The 2011/2012 and 2012/2013 amounts were £589 and £624 respectively.
I don't think you can treat payments during the first accounting period as dividends retrospectively. They will have to be debited to his loan account. You can vote a dividend now (assuming that there are profits to cover it) that will eliminate any s455 liability (if, as I assume, you are preparing accounts up to 31 January 2013 or later).
The credit for the charge for the use of his home goes to his loan account.
You must be up against it time-wise. The filing deadline for a company incorporated on 5 January 2012 is the day after tomorrow! Good luck.
Re-writing history
You seem to be prepared to do a lot of re-writing history, so you might as well treat some of the payments as dividends while you are at it - assuming, of course, that the accounts show sufficient profits after tax to cover whatever you decide to treat as dividends.

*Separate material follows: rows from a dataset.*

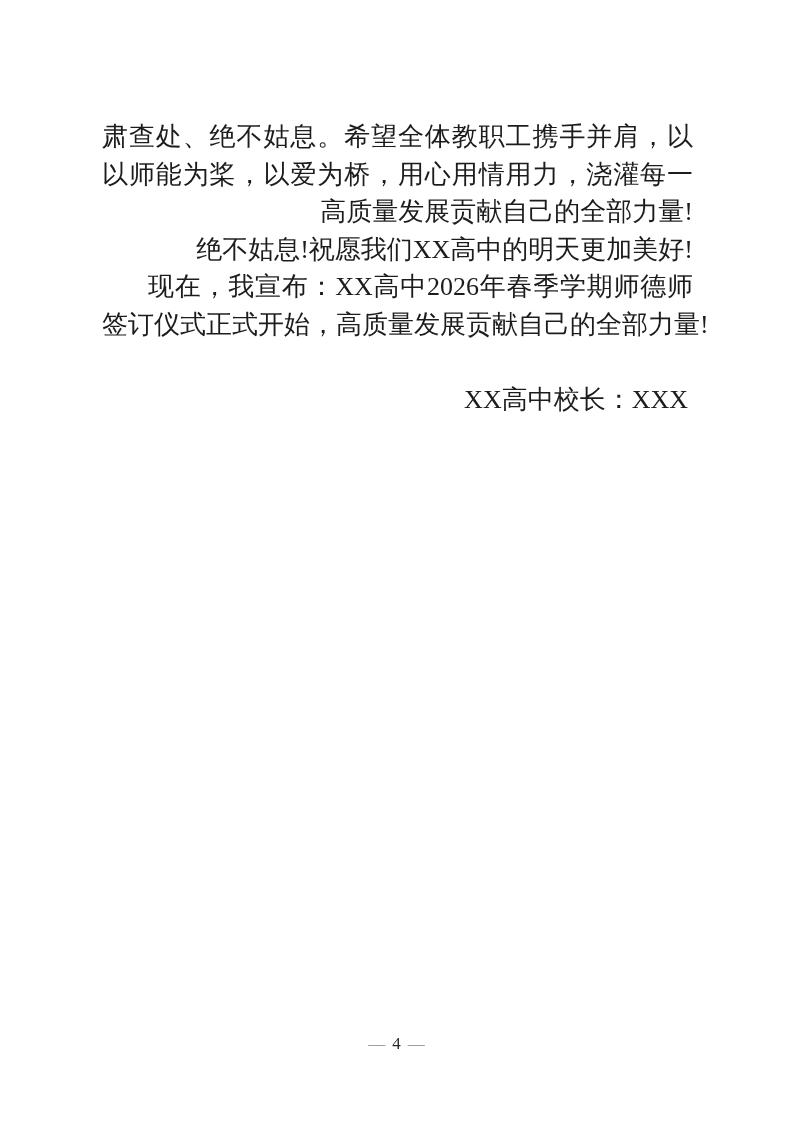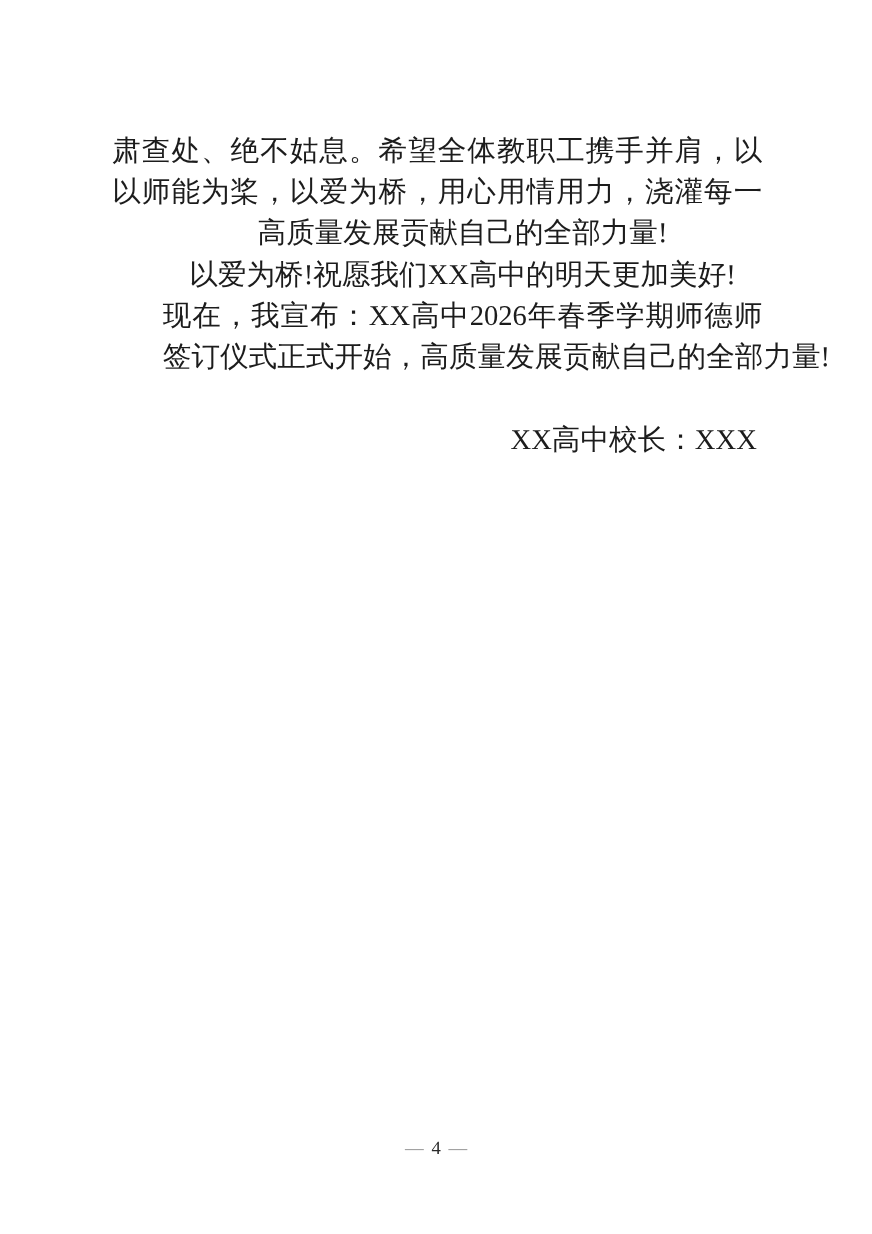--- a/index.html
+++ b/index.html
@@ -30,21 +30,21 @@
     font-weight: 400;
   }
   .j {
     white-space: normal;
     text-align: justify;
     text-align-last: justify;
     text-justify: inter-character;
     overflow: hidden;
     height: 37.5px;
   }
-  .l { text-align: center; margin-left: 46px; }
+  .l { text-align: right; }
   .ind { text-indent: 46px; }
   .blank { height: 37.5px; }
   .sig {
     text-align: right;
     padding-right: 5px;
   }
   .footer {
     position: absolute;
     left: 0;
     top: 1031px;
@@ -65,21 +65,21 @@
 </style>
 </head>
 <body>
 
 <div class="page">
 
   <div class="content">
     <div class="line j">肃查处、绝不姑息。希望全体教职工携手并肩，以师德为帆，</div>
     <div class="line j">以师能为桨，以爱为桥，用心用情用力，浇灌每一位学生成长</div>
     <div class="line l">高质量发展贡献自己的全部力量!</div>
-    <div class="line l">以爱为桥!祝愿我们XX高中的明天更加美好!</div>
+    <div class="line l">绝不姑息!祝愿我们XX高中的明天更加美好!</div>
     <div class="line j ind">现在，我宣布：XX高中2026年春季学期师德师风承诺书</div>
     <div class="line l">签订仪式正式开始，高质量发展贡献自己的全部力量!</div>
 
     <div class="line blank"></div>
 
     <div class="line sig">XX高中校长：XXX</div>
   </div>
 
   <div class="footer">
     <span class="dash">—</span><span class="num">4</span><span class="dash">—</span>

The standard advice to pay a salary up to the level of the NI threshold in order to get a qualifying year for the state pension without paying any NI contributions is dependent on filing PAYE returns for the tax year - forms P35 & P14 up to 2012/13 and monthly RTI reports from 2013/14 onwards. You cannot do this without a PAYE scheme. It is a legal requirement to apply for a PAYE scheme if you pay more than the NI Lower Earnings Limit of £5,668 in 2013/14 (£5,564 in 2012/13 and £5,304 in 2011/12). As your client has not registered for PAYE, you had better restrict the amounts you allocate to salary to the NI LEL.
@John
I think you are wrong about the filing date for the accounts. The rule in s.442(3) CA 2006 of 12 + 9 months only applies where the first accounting period is longer than 12 months, which would have been the case if someone had not brought forward the accounting date for this company from 31/01/13 to 31/12/12. As the first accounting period from 05/01/12 to 31/12/12 is now less than 12 months, the filing date is the standard + 9 months, so the accounts should have been filed by Monday, 30/09/13, and are now overdue.
Latest possible filing date
@John
I think you are wrong about the filing date for the accounts. The rule in s.442(3) CA 2006 of 12 + 9 months only applies where the first accounting period is longer than 12 months, which would have been the case if someone had not brought forward the accounting date for this company from 31/01/13 to 31/12/12. As the first accounting period from 05/01/12 to 31/12/12 is now less than 12 months, the filing date is the standard + 9 months, so the accounts should have been filed by Monday, 30/09/13, and are now overdue.
You are right. I hadn't spotted that 1st accounts were being done to 31 December, and so first period had been shortened. I assumed, as I said in one of my posts, that the accounts would be being prepared up to the default date of 31 January (assuming no lengthening or shortening). The other point is that a dividend voted now is too late to save s455 tax.